A young woman weighing 95 kg was listed for elective surgery to remove a contraceptive implant (Implanon®) from her left arm under local anesthetic. Her general practitioner had been unable to remove the implant due to his inability to palpate the device. In the outpatient gynecology clinic the implant had been located in the subcutaneous tissue of the medial aspect of the left arm with the help of ultrasound, but the exact location was not marked. On the day of the surgery in the operating room, the gynecologist could not ‘feel’ the implant at the location mentioned by the previous ultrasound report. She was reluctant to explore the area and considered referring to orthopedic or plastic surgeon for guidance. Unluckily, there were no general, orthopaedic or plastic surgery cases scheduled for that day in that complex. The ‘on call’ surgeons were busy operating in another complex. The gynecologist then suggested that the surgery be postponed and the patient referred to the surgeon for rescheduling at a later day.

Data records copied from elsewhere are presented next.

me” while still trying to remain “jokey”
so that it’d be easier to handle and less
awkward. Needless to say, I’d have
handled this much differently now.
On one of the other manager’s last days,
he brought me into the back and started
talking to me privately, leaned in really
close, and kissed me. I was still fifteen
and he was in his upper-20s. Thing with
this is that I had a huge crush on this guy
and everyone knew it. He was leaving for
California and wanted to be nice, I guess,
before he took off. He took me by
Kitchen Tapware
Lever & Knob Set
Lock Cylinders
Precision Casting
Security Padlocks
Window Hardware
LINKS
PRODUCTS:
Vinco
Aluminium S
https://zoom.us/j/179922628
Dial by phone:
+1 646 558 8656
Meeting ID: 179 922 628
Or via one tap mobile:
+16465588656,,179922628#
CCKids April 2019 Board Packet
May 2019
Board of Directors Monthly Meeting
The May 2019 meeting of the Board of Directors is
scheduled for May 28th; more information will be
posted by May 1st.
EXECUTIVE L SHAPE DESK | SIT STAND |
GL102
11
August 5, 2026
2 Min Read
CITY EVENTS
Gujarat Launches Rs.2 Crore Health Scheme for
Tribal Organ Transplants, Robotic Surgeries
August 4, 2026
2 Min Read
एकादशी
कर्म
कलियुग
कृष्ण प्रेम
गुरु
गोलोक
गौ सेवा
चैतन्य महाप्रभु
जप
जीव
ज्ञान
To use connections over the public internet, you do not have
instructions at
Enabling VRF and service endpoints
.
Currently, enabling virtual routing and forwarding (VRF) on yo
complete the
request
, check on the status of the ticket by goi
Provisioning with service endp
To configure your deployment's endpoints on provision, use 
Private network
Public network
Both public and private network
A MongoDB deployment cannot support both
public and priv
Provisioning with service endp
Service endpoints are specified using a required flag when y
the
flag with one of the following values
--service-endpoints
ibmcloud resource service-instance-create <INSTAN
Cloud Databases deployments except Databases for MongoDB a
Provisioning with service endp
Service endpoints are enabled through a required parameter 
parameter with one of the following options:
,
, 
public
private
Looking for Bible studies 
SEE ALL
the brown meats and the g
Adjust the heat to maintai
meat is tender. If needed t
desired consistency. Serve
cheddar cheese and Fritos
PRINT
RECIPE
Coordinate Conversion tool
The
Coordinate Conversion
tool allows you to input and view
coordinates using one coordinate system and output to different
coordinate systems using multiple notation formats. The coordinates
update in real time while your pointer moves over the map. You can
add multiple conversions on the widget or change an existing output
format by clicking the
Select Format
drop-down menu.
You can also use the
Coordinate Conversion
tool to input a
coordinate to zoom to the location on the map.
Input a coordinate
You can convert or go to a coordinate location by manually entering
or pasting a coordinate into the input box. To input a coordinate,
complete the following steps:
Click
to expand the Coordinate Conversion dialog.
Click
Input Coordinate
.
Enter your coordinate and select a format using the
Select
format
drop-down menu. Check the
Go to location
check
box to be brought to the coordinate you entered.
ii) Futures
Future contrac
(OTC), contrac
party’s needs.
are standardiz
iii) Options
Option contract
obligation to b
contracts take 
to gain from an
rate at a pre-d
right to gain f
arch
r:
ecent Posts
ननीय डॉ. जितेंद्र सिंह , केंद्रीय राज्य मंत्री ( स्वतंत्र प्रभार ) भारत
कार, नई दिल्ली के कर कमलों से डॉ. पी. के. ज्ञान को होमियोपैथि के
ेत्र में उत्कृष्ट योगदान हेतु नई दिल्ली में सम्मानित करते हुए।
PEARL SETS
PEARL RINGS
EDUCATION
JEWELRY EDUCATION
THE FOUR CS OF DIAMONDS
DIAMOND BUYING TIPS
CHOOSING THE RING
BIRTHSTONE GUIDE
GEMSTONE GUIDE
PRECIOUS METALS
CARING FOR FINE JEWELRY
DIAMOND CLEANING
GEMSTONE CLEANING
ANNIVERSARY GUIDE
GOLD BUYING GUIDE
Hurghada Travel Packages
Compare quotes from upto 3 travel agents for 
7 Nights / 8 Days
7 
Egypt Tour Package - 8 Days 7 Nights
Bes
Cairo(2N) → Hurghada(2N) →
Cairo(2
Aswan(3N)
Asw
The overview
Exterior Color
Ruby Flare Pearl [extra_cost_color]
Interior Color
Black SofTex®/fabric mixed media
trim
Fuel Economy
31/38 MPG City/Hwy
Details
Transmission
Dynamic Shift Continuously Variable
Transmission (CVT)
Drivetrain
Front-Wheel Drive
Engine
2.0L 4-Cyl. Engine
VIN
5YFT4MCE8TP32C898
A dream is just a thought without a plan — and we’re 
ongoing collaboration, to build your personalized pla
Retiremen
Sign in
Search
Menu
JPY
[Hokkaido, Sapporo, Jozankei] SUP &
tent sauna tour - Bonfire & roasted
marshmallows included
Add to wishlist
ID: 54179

At this point, the ultrasound machine in the operating room, BK Medical Flexfocus 400 Anesthesia® (BK Medical, Denmark) with an 8870 probe at a frequency of 15MHz, was successfully used by the anesthesia team to locate the implant as a linear shadow about 2 cm below the skin buried in the subcutaneous fat. The location was marked and the surgeon then removed the implant under local anesthetic without any complications. Timely use of the ultrasound prevented cancellation of the procedure.

Contraceptive implants occasionally migrate into deeper tissues2 and become difficult to palpate. Although the use of ultrasound to locate these implants has been described3, there have been no reports in an operating room by the anesthetists. A recent review concluded that the use of ultrasound as a primary diagnostic device had a sensitivity of 85% and a specificity of 95.7%4. In selected cases, ultrasound may be a useful adjunct to visualise foreign bodies and implants in subcutaneous tissue.